RT @BradyTwitt: We now know who doesn't have any courage, nor a heart, nor a brain. #myvoice
— Brady | United Against Gun Violence (@bradybuzz) April 18, 2013
The U.S. senate just voted against expanding background checks for gun sales. What a pathetic, gutless bunch of cowards. #NewtownBetrayed
— Piers Morgan (@piersmorgan) April 17, 2013
Following the defeat of the post-Newtown gun-control push, the invective is flying fast and loose. “Guilt,” “shame,” and “cowardice” are the words of the day. How this sort of rhetoric is supposed to win sympathy on the Hill is beyond me.
S. 649 is still up for consideration, but without the Toomey/Manchin amendment, it’s going to be even less appealing to lawmakers. Harry Reid changed his vote at the last minute so he can bring the bill back to the floor for reconsideration, but at this point, the momentum is gone. They blew it.
Why? There are several reasons. The first is that we’ve been down this road. A renewal of the Assault Weapons Ban was the last thing they should have proposed. Many Americans remember the first one, and they’re not in any hurry to see it repeated.
The second is their utter misreading of public opinion. We kept hearing (and still do) that 90% of Americans supposedly support universal background checks. That makes no sense. You will never find that sort of consensus on any issue.

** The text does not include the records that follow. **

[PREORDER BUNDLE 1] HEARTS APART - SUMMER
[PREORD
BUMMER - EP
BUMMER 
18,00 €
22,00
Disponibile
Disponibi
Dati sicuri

I suppose if I limited the sample size in a single survey to a sympathetic group, I might be able to get that number, but it’s not reflective of the nation as a whole.
The reality of the situation is that only 4% of the nation considers gun control to be a pressing issue. Gun control advocates bought into their own 90% myth, and they overestimated their prospects. The support turned out not to be there. Now they’re left holding their hats and wondering how it happened.

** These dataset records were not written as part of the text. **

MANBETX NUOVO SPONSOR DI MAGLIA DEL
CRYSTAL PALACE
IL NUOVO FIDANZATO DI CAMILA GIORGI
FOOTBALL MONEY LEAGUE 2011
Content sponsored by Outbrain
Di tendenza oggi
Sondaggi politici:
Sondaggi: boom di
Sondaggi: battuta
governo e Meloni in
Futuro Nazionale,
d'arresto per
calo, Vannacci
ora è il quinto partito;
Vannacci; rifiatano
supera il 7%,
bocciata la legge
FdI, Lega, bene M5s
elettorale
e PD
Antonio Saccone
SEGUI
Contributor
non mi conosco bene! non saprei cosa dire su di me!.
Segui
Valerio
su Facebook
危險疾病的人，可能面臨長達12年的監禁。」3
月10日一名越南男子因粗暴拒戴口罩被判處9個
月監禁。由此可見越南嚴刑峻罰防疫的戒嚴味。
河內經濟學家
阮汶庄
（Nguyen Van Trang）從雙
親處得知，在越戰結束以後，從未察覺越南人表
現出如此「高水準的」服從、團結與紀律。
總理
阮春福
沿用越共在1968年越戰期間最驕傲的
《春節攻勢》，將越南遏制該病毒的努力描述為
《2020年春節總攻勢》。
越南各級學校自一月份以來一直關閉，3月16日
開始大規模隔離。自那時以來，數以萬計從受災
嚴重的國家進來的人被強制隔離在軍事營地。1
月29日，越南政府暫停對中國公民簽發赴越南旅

This brings us to the third reason: hubris. They really thought they were unstoppable. People in offices as high as the Vice President mocked us. The media lampooned us as knuckle-dragging hillbillies. What they failed to realize is that they weren’t stigmatizing a small, homogeneous group. They were insulting a diverse cross-section of the American public as a whole. The gun culture is a mix of people from all walks of life, all cultures, and all political beliefs. That includes many Democrats, some of whom put their necks on the line for us on Wednesday.
(For the record, how many times did anyone see us mocking them on television? None? Yep.)
Now mud gets slung, and they blame anyone and everything but themselves. They describe the NRA as an unstoppable juggernaut with unlimited coffers, but in fact, Michael Bloomberg alone outspent them on this. What they failed to understand was that it was never about money. This was a bad bill, built on failed social science and advanced in haste. That’s not how we make good laws, and for once, our elected officials listened.